WHAT NEEDS TO BE DONE: Copy each of the following entries word for word, keeping every character and line break unchanged.

=== Section Start ===

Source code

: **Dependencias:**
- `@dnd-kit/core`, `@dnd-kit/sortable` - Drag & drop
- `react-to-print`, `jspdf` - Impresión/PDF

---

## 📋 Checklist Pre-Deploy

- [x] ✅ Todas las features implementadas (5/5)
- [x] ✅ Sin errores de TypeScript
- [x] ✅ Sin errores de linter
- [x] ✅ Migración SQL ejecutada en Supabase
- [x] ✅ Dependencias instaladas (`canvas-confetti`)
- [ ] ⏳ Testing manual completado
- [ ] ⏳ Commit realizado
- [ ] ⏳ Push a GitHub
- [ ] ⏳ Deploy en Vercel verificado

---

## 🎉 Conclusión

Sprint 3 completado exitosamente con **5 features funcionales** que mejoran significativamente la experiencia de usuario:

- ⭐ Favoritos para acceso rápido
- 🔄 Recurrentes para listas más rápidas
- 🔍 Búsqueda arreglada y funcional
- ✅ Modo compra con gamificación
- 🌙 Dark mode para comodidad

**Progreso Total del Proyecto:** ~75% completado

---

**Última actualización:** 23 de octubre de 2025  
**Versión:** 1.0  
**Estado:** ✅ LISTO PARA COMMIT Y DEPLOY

=== Section End ===

ANSWER FOR THE TASK:
Source code

: **Dependencias:**
- `@dnd-kit/core`, `@dnd-kit/sortable` - Drag & drop
- `react-to-print`, `jspdf` - Impresión/PDF

---

## 📋 Checklist Pre-Deploy

- [x] ✅ Todas las features implementadas (5/5)
- [x] ✅ Sin errores de TypeScript
- [x] ✅ Sin errores de linter
- [x] ✅ Migración SQL ejecutada en Supabase
- [x] ✅ Dependencias instaladas (`canvas-confetti`)
- [ ] ⏳ Testing manual completado
- [ ] ⏳ Commit realizado
- [ ] ⏳ Push a GitHub
- [ ] ⏳ Deploy en Vercel verificado

---

## 🎉 Conclusión

Sprint 3 completado exitosamente con **5 features funcionales** que mejoran significativamente la experiencia de usuario:

- ⭐ Favoritos para acceso rápido
- 🔄 Recurrentes para listas más rápidas
- 🔍 Búsqueda arreglada y funcional
- ✅ Modo compra con gamificación
- 🌙 Dark mode para comodidad

**Progreso Total del Proyecto:** ~75% completado

---

**Última actualización:** 23 de octubre de 2025  
**Versión:** 1.0  
**Estado:** ✅ LISTO PARA COMMIT Y DEPLOY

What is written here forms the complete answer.